The Visual Microphone: Passive Recovery of Sound from Video

Here!
Hmmm! :open_mouth:

That is amazing, actually really the kind of stuff I’d like to be researching in my studies the coming year!

Fascinating. I will put off that Neumann purchase because I already have an empty bag of chips! It does seem that the bag of chips is hearing something we are not hearing… an alien or something.

Amazing…
wonder how it captures this
https://www.youtube.com/watch?v=MM13AV1B48g

I call BS, just on a gut feeling.

Then trying to think about it more quantitatively. The bag of chips/leaves will move as a summation of all the sounds in the room. Trying to deconstruct one “voice” from among all the sounds (radio in the background, phones ringing, air conditioner noise, air conditioner-caused air currents inducing potato chip bag movements … wouldn’t it be analogous to figuring out the tune of a song by inspection of the .wav file shape?

Further, they say they can detect frequencies several times higher than the frequency/frame rate of the video. Ready to be corrected here … doesn’t that contradict Nyquist … wouldn’t it all be aliasing without the ability to extract signal?

Of course you can only extract all the sounds in the room, but this is experimental so they can test it in silent environments.
As for the Nyquist frequency: Yes you are right, but with the rolling shutter in a consumer camera, you can take multiple time samples from the same frame, which increases the Nyquist frequency :wink:.

Im not too convinced…

But,

What use would this have ? (Apart from spy agency usage)

The science bits were just off the cuff on my part, it’s just a gut feeling (non-empirically supportable) that feeds my skepticism at this point!
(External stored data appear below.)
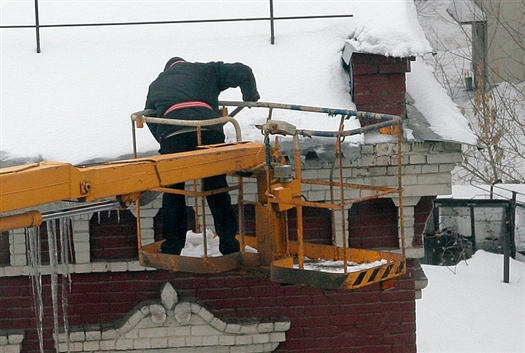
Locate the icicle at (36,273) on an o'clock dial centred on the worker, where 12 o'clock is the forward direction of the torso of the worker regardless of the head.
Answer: The icicle is roughly at 10 o'clock from the worker.

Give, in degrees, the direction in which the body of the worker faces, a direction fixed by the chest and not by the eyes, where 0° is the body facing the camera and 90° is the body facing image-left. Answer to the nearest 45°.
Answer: approximately 180°

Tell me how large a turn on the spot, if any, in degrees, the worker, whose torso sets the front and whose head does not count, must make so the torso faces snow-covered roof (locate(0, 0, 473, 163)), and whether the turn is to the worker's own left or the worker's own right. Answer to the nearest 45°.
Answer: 0° — they already face it

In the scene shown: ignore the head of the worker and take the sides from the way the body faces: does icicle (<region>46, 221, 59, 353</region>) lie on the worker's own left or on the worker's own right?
on the worker's own left

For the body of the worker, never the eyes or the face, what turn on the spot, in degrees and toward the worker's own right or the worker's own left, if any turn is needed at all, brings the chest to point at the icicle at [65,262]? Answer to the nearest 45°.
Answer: approximately 45° to the worker's own left

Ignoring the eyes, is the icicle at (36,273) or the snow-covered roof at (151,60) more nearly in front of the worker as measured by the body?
the snow-covered roof
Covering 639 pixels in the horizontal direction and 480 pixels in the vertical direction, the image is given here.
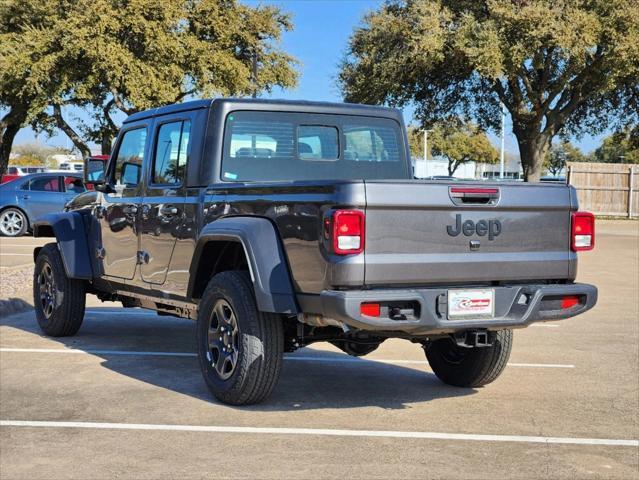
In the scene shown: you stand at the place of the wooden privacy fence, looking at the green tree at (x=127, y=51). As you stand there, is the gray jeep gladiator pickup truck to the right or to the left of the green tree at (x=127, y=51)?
left

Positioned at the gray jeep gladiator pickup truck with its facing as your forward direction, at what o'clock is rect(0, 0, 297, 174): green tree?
The green tree is roughly at 1 o'clock from the gray jeep gladiator pickup truck.

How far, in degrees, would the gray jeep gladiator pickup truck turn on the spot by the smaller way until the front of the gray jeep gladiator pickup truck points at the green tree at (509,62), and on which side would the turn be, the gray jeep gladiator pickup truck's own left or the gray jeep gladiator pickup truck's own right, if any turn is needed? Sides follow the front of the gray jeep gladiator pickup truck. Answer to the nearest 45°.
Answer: approximately 45° to the gray jeep gladiator pickup truck's own right

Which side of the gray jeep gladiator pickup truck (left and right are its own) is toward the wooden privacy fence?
right

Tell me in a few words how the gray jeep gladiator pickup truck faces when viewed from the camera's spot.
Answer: facing away from the viewer and to the left of the viewer
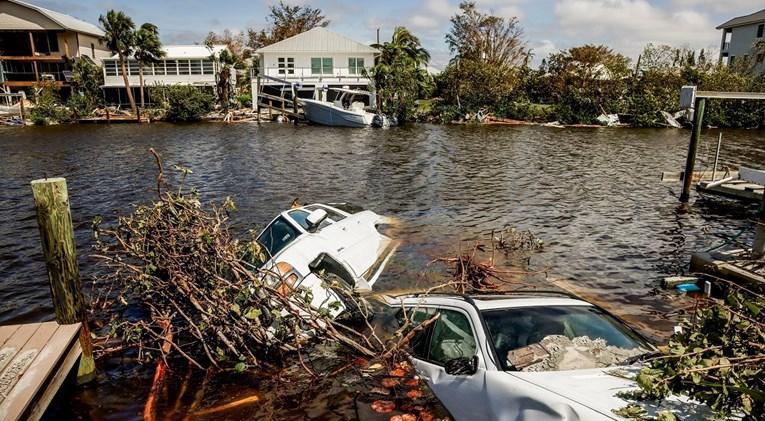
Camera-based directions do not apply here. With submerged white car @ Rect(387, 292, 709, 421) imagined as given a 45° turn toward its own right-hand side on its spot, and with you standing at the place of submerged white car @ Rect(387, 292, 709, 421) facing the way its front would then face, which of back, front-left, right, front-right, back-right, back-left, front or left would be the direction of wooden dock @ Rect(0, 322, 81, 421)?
right

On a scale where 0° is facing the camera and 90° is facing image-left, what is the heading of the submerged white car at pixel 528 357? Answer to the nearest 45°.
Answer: approximately 315°

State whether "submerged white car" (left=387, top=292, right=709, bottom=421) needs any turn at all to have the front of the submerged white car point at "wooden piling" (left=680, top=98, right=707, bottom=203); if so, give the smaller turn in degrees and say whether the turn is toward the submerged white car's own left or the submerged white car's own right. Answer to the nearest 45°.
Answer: approximately 135° to the submerged white car's own left

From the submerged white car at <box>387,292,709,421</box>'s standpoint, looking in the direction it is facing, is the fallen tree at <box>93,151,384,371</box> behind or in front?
behind

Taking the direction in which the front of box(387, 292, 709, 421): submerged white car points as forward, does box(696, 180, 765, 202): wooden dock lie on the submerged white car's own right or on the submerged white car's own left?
on the submerged white car's own left

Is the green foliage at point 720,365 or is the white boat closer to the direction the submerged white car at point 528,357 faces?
the green foliage

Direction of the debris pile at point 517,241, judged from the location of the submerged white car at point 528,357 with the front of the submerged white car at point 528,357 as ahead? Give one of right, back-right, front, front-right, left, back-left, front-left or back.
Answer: back-left

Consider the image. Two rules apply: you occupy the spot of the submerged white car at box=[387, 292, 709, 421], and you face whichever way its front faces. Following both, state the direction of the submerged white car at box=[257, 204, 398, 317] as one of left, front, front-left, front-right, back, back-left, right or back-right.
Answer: back

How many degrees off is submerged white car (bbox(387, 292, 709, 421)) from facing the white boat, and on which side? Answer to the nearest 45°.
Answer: approximately 180°
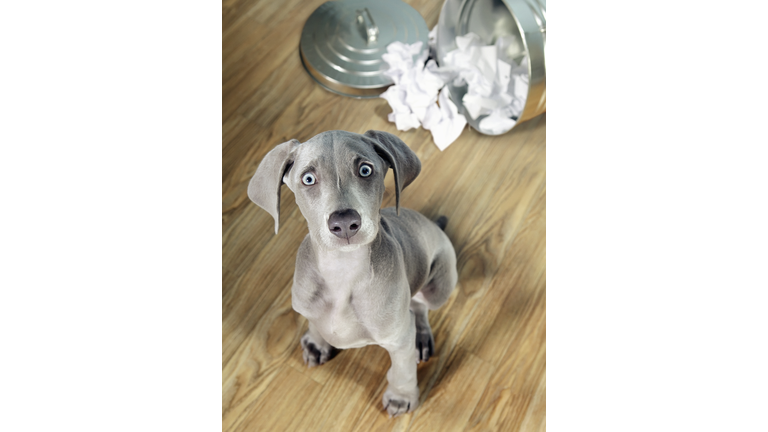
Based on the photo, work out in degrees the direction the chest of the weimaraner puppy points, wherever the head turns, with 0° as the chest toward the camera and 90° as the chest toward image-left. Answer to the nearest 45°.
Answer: approximately 45°

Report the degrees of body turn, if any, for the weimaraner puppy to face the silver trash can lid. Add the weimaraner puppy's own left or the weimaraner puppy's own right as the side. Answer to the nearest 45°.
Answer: approximately 135° to the weimaraner puppy's own right

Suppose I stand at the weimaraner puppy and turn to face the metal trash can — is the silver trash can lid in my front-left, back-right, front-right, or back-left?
front-left

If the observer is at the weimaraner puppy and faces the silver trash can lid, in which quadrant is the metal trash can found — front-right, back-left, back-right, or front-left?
front-right

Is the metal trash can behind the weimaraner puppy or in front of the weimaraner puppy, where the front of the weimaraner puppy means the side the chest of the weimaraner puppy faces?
behind
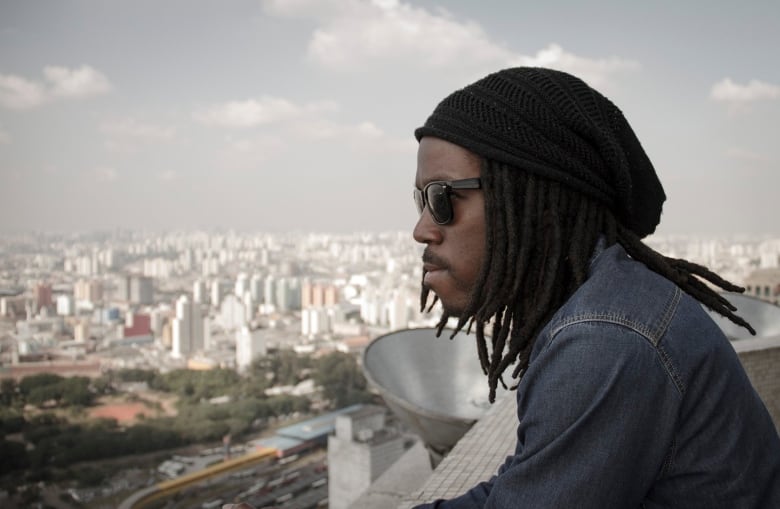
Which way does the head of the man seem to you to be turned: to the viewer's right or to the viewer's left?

But I’d be interested to know more about the part you wrote above which I bolded … “multiple samples from the same frame” in particular … wow!
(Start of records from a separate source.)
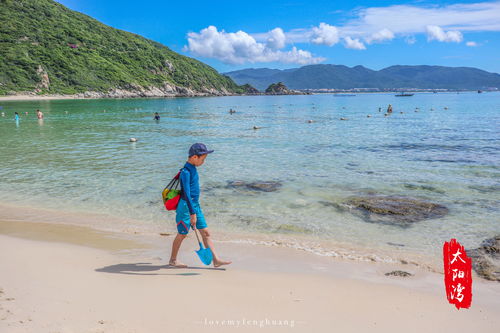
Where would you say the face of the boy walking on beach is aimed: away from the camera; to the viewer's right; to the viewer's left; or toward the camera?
to the viewer's right

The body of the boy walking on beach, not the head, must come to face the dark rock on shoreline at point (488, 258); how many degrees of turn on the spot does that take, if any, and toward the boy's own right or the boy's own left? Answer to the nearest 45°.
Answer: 0° — they already face it

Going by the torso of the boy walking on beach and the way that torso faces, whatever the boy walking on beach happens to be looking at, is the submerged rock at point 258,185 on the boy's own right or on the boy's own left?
on the boy's own left

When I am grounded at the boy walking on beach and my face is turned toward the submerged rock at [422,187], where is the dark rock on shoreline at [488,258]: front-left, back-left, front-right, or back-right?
front-right

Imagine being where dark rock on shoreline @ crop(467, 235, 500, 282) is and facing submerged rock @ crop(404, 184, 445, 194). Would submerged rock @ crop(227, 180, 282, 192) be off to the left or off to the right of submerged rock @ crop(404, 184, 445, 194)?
left

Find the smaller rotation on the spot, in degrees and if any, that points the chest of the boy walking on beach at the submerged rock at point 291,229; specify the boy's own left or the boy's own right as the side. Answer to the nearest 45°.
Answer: approximately 45° to the boy's own left

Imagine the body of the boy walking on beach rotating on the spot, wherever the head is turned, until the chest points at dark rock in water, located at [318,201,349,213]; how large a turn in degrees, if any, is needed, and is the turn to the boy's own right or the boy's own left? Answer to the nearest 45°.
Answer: approximately 45° to the boy's own left

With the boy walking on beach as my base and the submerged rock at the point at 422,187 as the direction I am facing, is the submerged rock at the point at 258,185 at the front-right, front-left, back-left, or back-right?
front-left
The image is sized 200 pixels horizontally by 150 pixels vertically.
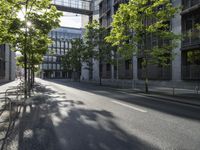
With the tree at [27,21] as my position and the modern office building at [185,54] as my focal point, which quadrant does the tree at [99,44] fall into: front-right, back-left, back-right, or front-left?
front-left

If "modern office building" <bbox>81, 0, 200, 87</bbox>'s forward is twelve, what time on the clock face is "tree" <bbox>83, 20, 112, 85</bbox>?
The tree is roughly at 3 o'clock from the modern office building.

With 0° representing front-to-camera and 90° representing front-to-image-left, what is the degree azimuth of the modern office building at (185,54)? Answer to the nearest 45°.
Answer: approximately 45°

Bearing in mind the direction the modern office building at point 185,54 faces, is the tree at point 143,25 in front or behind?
in front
Haven’t got the time to go into it right now, but read this:
http://en.wikipedia.org/wiki/Rolling_shutter

You’ll see it takes parts of the image at a different time, so if you know the pattern it makes, you have information from several time-instances within the same frame.
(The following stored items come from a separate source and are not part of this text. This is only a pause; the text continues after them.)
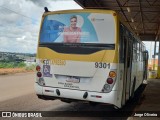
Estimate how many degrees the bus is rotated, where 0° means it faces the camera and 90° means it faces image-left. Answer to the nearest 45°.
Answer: approximately 225°
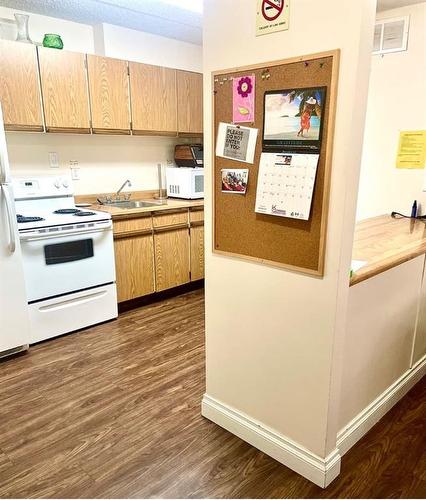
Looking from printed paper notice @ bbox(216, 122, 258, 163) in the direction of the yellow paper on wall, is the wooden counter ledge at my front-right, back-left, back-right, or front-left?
front-right

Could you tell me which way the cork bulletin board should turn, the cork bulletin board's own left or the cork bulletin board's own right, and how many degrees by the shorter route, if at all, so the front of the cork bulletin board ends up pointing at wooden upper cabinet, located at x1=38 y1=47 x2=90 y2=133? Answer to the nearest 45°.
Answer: approximately 90° to the cork bulletin board's own right

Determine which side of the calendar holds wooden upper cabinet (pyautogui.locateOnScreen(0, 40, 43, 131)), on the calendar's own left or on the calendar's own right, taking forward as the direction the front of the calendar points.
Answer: on the calendar's own right

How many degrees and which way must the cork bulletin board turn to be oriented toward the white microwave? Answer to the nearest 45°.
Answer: approximately 135° to its right

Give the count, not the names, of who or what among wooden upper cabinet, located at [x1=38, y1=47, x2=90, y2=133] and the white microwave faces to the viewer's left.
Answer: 0

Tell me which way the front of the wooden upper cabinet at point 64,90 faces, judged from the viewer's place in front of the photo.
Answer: facing the viewer and to the right of the viewer

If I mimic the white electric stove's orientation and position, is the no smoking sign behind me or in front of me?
in front

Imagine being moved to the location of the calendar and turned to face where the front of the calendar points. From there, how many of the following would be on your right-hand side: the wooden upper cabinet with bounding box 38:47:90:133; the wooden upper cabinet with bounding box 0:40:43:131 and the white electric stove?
3

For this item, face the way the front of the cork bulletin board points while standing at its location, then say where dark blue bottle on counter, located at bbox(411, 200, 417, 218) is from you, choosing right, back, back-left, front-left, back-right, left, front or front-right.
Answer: back

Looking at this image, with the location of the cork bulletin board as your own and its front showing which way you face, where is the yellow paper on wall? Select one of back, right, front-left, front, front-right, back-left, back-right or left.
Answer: back

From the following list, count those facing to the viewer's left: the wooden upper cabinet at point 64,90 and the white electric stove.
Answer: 0

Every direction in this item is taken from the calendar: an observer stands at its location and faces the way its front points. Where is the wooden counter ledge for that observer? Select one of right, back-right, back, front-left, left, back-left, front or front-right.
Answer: back
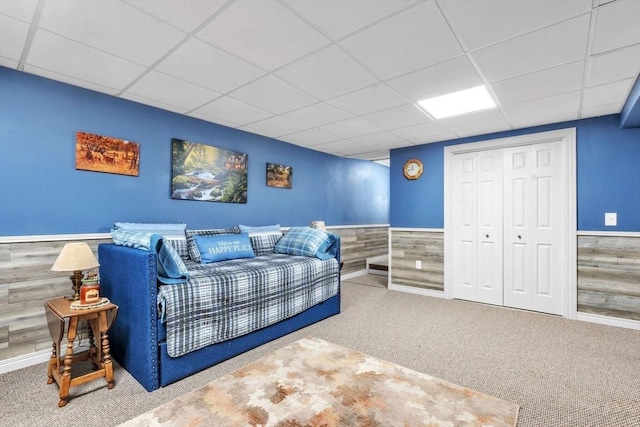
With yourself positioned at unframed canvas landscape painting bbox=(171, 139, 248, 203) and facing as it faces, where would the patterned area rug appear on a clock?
The patterned area rug is roughly at 1 o'clock from the unframed canvas landscape painting.

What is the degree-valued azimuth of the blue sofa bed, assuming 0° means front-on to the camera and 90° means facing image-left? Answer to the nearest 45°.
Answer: approximately 315°

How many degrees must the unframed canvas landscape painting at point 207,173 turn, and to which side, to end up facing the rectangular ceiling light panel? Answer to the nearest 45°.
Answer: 0° — it already faces it

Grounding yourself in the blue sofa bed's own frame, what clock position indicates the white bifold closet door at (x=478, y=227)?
The white bifold closet door is roughly at 10 o'clock from the blue sofa bed.

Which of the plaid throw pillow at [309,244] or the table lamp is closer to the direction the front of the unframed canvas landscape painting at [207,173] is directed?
the plaid throw pillow

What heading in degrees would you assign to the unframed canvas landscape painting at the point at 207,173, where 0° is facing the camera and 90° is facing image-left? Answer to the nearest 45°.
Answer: approximately 315°

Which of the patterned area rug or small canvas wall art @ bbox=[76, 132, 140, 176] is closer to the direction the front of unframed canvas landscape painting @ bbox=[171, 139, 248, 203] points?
the patterned area rug

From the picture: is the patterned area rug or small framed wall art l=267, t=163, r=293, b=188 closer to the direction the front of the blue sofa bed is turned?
the patterned area rug

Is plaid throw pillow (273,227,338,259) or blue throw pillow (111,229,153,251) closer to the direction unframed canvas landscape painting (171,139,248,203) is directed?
the plaid throw pillow

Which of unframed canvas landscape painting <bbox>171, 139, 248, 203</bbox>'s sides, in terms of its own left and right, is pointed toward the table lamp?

Fascinating, thank you for the link, Strophoid!

So, to my frrble way of thinking, this technology is essentially using potato chip bags, plant leaves, and the like as lo-fi mechanical transducers of the sound pressure waves … does that sound right?

I’m just thinking the sound pressure wave-to-object motion coupling is going to be way too crude to “decode” meaningfully … that there would be too low a S/N ratio. I’m even wondering whether the examples were too good to be true!

But I’m keeping an open mind! (Maybe by mathematically combining the observed motion of multiple objects at once, the S/N ratio could be increased to a meaningful level …?).

Thanks again!

I’m not sure how limited this is actually, I ‘think’ objects will resonate at the frequencies of the sound quite nicely.
Note that in the examples used, they had a very simple signal consisting of just a few sines at different frequencies. In silent surroundings I reckon with some smart gating in the frequency domain you can get a decent reproduction this way.

This same technique has been used for quite some time by spy agencies. :wink:
I remember too a demonstration where they placed a tiny paper sticky dot on a window of a room where the blinds had been drawn. The window acting like a large diaphragm, they were able to record the tiny vibrations by monitoring the dot and listen in on the conversation taking place within.

HA! :sunglasses:

Lots of fun additions in this topic!

So this means we can reconstruct sounds from old silent-movies, oh wait to slow shutter speed :slight_smile:

Great thought, peakae!

No problem, it can be easily done! :smiley:

  1. Integrate the response of multiple objects in the frame. Even with a slower frame rate, this should help reduce the S/N , by eliminating other non-sensical solutions to the equation that would arise from analyzing the motion of only one object. That, plus a little inter-peak reconstruction, and we’ll be able to hear every vowel and regional accent!

Then use some noise print capable program and remove unwanted stuff and it should sound better than the original? Well, maybe not haha!